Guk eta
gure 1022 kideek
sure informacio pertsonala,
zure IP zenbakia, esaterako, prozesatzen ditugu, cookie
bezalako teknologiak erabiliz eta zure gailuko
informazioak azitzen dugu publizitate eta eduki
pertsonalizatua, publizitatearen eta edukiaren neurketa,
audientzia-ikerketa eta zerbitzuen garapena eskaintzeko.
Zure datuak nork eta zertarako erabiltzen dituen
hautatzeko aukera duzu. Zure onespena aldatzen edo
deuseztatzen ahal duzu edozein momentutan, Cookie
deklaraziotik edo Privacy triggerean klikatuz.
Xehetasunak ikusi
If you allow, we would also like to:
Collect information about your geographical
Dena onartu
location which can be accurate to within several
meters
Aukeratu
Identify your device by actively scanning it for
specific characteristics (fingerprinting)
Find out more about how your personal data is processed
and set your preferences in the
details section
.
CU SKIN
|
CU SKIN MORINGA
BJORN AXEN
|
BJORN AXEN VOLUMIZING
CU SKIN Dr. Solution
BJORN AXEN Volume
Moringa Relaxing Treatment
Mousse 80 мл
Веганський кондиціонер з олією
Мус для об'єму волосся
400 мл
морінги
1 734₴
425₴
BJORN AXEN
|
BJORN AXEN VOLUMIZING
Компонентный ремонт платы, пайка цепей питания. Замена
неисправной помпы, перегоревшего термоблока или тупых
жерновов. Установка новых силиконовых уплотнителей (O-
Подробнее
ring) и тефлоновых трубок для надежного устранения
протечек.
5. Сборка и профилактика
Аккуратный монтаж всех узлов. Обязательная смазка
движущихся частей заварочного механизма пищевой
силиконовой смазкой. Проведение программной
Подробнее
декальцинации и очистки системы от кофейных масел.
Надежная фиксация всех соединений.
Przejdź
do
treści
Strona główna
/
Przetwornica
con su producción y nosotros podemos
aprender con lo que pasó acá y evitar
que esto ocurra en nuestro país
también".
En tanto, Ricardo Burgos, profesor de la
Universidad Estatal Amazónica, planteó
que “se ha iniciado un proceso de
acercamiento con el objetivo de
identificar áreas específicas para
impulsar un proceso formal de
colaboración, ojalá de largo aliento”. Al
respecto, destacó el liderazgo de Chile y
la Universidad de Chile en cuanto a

------------------------

### Your task
Return every record above exactly as written.

### Solution to the problem
Guk eta
gure 1022 kideek
sure informacio pertsonala,
zure IP zenbakia, esaterako, prozesatzen ditugu, cookie
bezalako teknologiak erabiliz eta zure gailuko
informazioak azitzen dugu publizitate eta eduki
pertsonalizatua, publizitatearen eta edukiaren neurketa,
audientzia-ikerketa eta zerbitzuen garapena eskaintzeko.
Zure datuak nork eta zertarako erabiltzen dituen
hautatzeko aukera duzu. Zure onespena aldatzen edo
deuseztatzen ahal duzu edozein momentutan, Cookie
deklaraziotik edo Privacy triggerean klikatuz.
Xehetasunak ikusi
If you allow, we would also like to:
Collect information about your geographical
Dena onartu
location which can be accurate to within several
meters
Aukeratu
Identify your device by actively scanning it for
specific characteristics (fingerprinting)
Find out more about how your personal data is processed
and set your preferences in the
details section
.
CU SKIN
|
CU SKIN MORINGA
BJORN AXEN
|
BJORN AXEN VOLUMIZING
CU SKIN Dr. Solution
BJORN AXEN Volume
Moringa Relaxing Treatment
Mousse 80 мл
Веганський кондиціонер з олією
Мус для об'єму волосся
400 мл
морінги
1 734₴
425₴
BJORN AXEN
|
BJORN AXEN VOLUMIZING
Компонентный ремонт платы, пайка цепей питания. Замена
неисправной помпы, перегоревшего термоблока или тупых
жерновов. Установка новых силиконовых уплотнителей (O-
Подробнее
ring) и тефлоновых трубок для надежного устранения
протечек.
5. Сборка и профилактика
Аккуратный монтаж всех узлов. Обязательная смазка
движущихся частей заварочного механизма пищевой
силиконовой смазкой. Проведение программной
Подробнее
декальцинации и очистки системы от кофейных масел.
Надежная фиксация всех соединений.
Przejdź
do
treści
Strona główna
/
Przetwornica
con su producción y nosotros podemos
aprender con lo que pasó acá y evitar
que esto ocurra en nuestro país
también".
En tanto, Ricardo Burgos, profesor de la
Universidad Estatal Amazónica, planteó
que “se ha iniciado un proceso de
acercamiento con el objetivo de
identificar áreas específicas para
impulsar un proceso formal de
colaboración, ojalá de largo aliento”. Al
respecto, destacó el liderazgo de Chile y
la Universidad de Chile en cuanto a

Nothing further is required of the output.